Pictured are commemoration speakers, from left to right: Lithuanian Ambassador Rolandas Kriščiūnas; VOC Executive Director Marion Smith; Latvian Deputy Chief of Mission Ilmars Breidaks; and Estonian Deputy Chief of Mission Marki Tihhonova-Kreek. Photo: Marju Rink-Abel
Up: On August 23, The Joint Baltic American National Committee (JBANC) and the Victims of Communism (VOC) Memorial Foundation organized a Black Ribbon Day commemoration and wreath-laying ceremony at the Victims of Communism memorial in Washington DC.
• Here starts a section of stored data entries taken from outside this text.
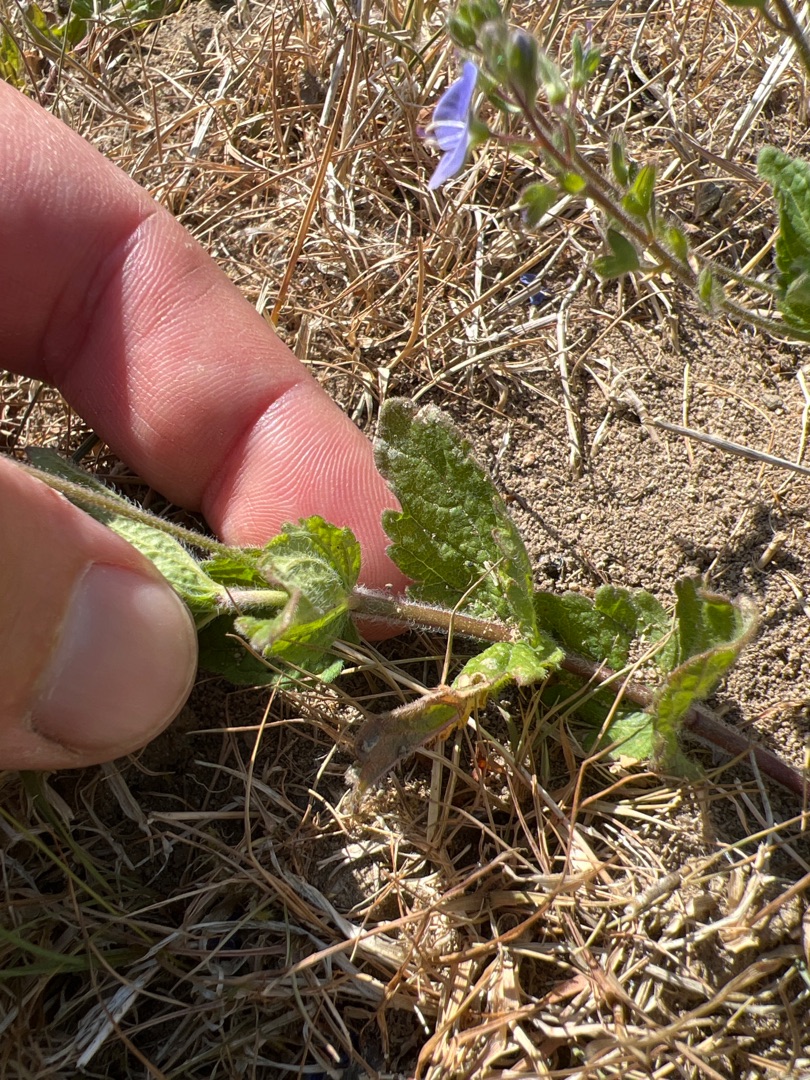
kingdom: Plantae
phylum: Tracheophyta
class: Magnoliopsida
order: Lamiales
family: Plantaginaceae
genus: Veronica
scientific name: Veronica chamaedrys
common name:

On Black Ribbon Day Mrs Marki Tihhonova-Kreek, Deputy Chief of Mission, laid the wreath at the Victims of Communism Memorial to commemorate all who have suffered under totalitarian regimes. Photo: Facebook / Estonian Embassy in Washington
Attending were members of JBANC, the Estonian American National Council, the diplomatic corps, community representatives, and the Victims of Communism Memorial Foundation.
August 23 marks the 76th-year anniversary of the infamous Molotov-Ribbentrop Pact, the secret protocol that divided Eastern Europe between Hitler and Stalin in 1939. As a result of this pact, millions of people were displaced, oppressed, or killed.
August 23 also marks the day in 1989 that over two million people from the Baltics formed a human chain called the “Baltic Way” to protest Soviet occupation. It spanned roughly 600 kilometers, or 372 miles, from Estonia to Lithuania. Two and a half months later, the Berlin Wall fell.
Today, the European Union, Canada, and the United States commemorate Black Ribbon Day to honor the millions of lives lost under these two totalitarian regimes. A House resolution sponsored by Rep. John Shimkus (R-IL) honoring the victims of Stalinism and National Socialism was passed on May 21, 2014.